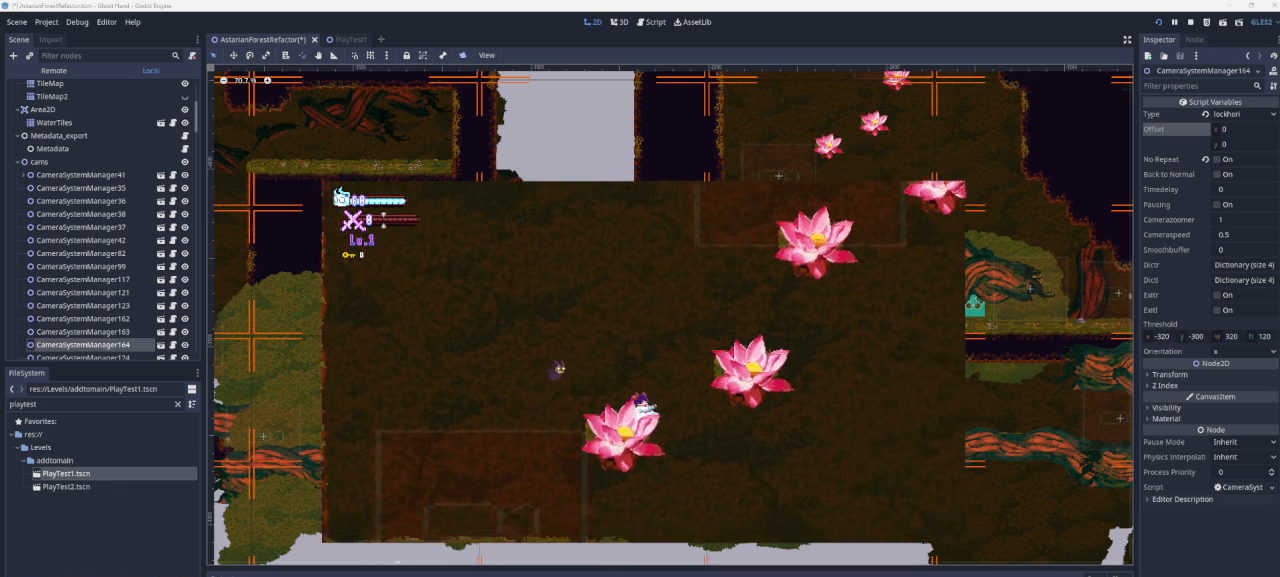
{"buttons": [], "left_stick": "right", "right_stick": "center", "events": [[33, "CROSS", "down"], [333, "CROSS", "up"]]}
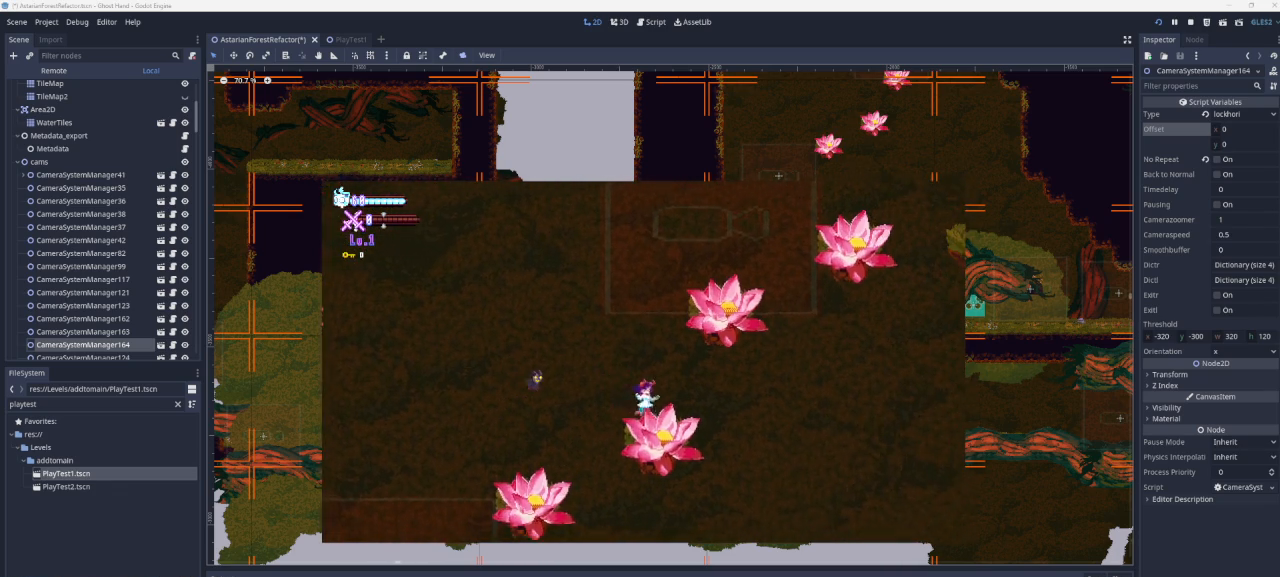
{"buttons": ["CROSS"], "left_stick": "right", "right_stick": "center", "events": [[167, "left_stick", "left"], [233, "CROSS", "down"], [433, "left_stick", "right"]]}
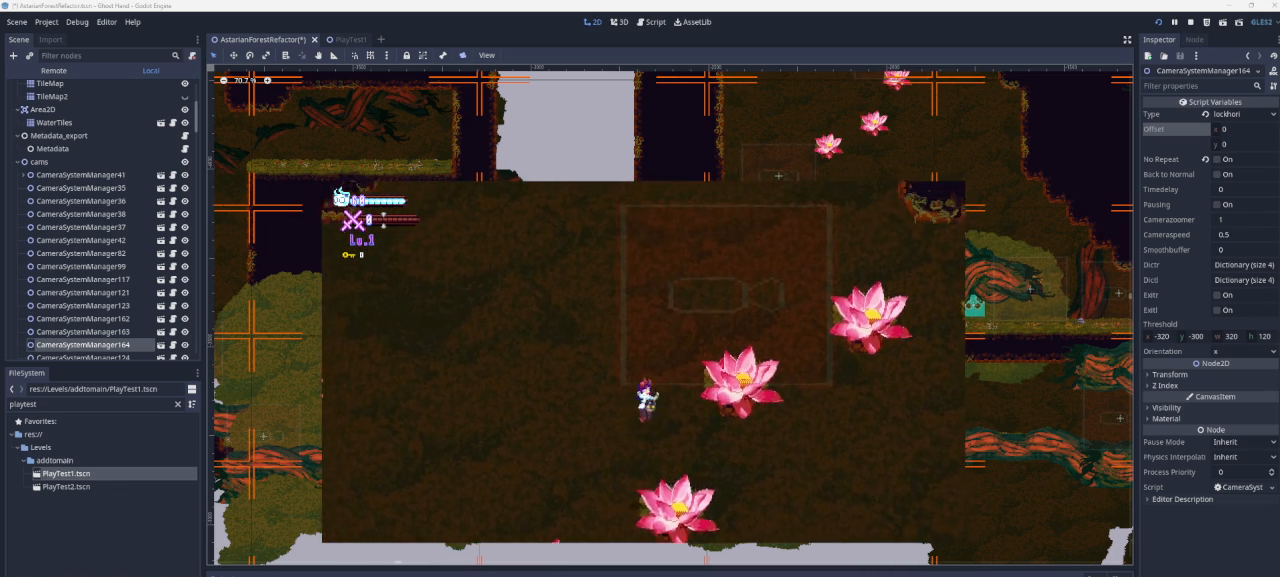
{"buttons": [], "left_stick": "center", "right_stick": "center", "events": [[400, "CROSS", "up"], [500, "left_stick", "center"]]}
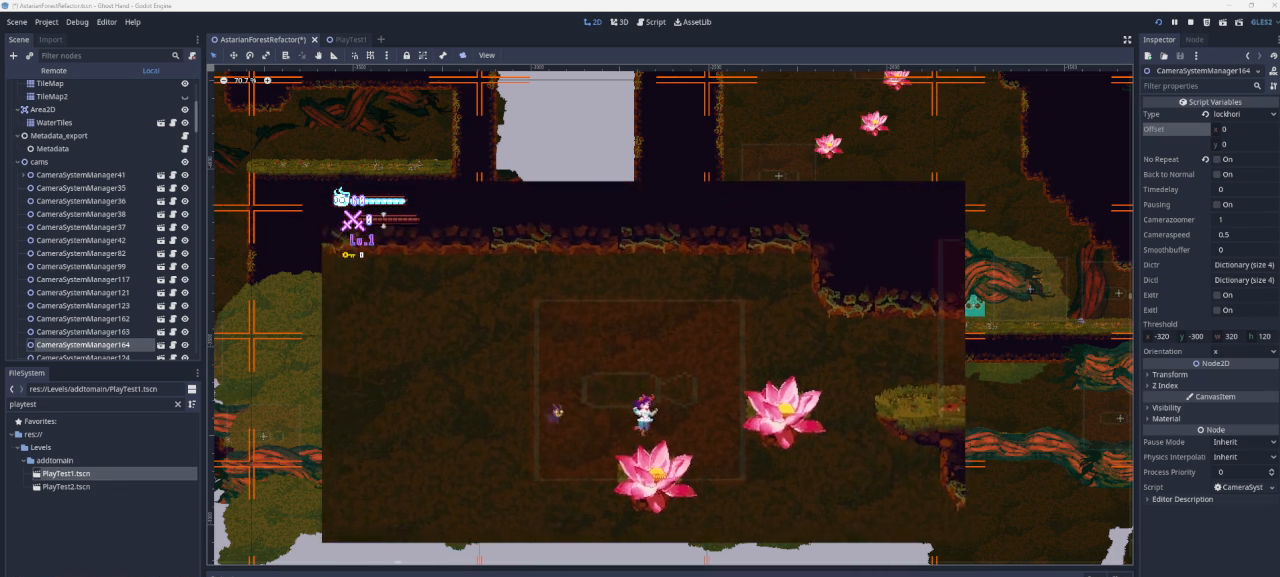
{"buttons": ["CROSS"], "left_stick": "right", "right_stick": "center", "events": [[167, "left_stick", "right"], [267, "CROSS", "down"]]}
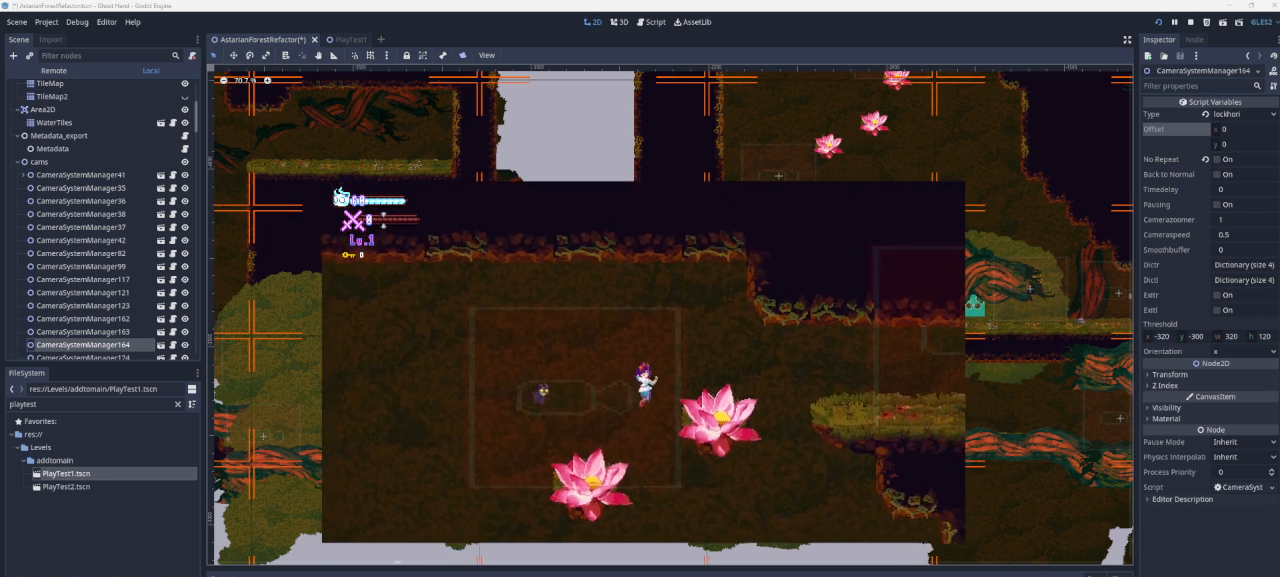
{"buttons": [], "left_stick": "right", "right_stick": "center", "events": [[233, "CROSS", "up"]]}
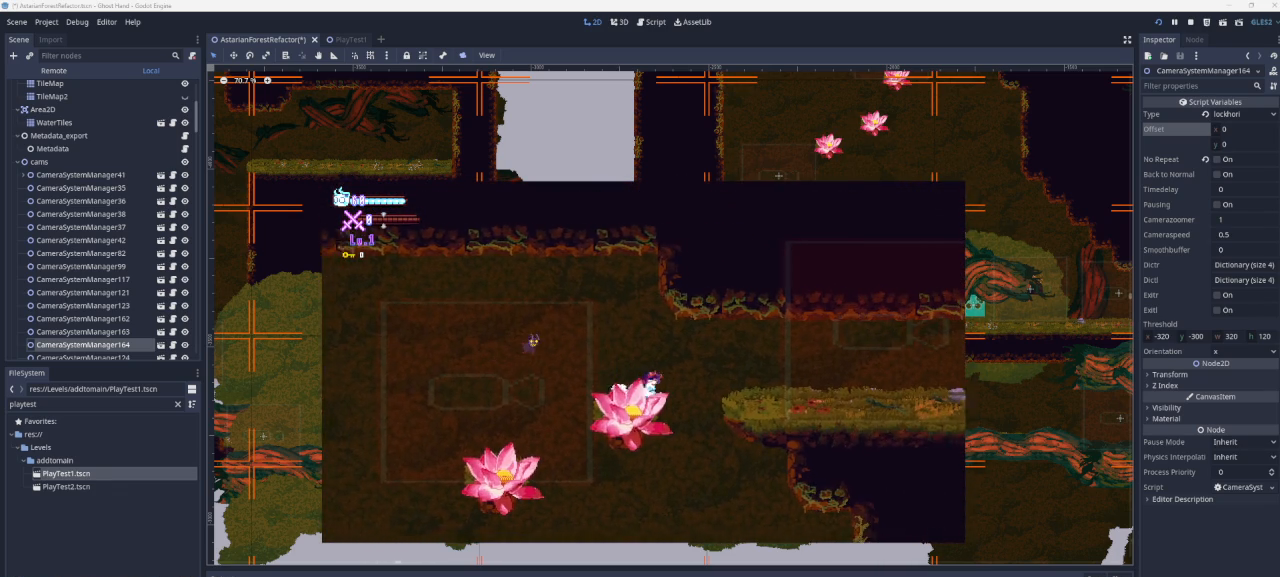
{"buttons": [], "left_stick": "right", "right_stick": "center", "events": [[67, "CROSS", "down"], [200, "CROSS", "up"]]}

##########

What this task involves: The records above are to be restated word for word, with every picture left out.

Task result:
{"buttons": [], "left_stick": "right", "right_stick": "center", "events": [[33, "CROSS", "down"], [333, "CROSS", "up"]]}
{"buttons": ["CROSS"], "left_stick": "right", "right_stick": "center", "events": [[167, "left_stick", "left"], [233, "CROSS", "down"], [433, "left_stick", "right"]]}
{"buttons": [], "left_stick": "center", "right_stick": "center", "events": [[400, "CROSS", "up"], [500, "left_stick", "center"]]}
{"buttons": ["CROSS"], "left_stick": "right", "right_stick": "center", "events": [[167, "left_stick", "right"], [267, "CROSS", "down"]]}
{"buttons": [], "left_stick": "right", "right_stick": "center", "events": [[233, "CROSS", "up"]]}
{"buttons": [], "left_stick": "right", "right_stick": "center", "events": [[67, "CROSS", "down"], [200, "CROSS", "up"]]}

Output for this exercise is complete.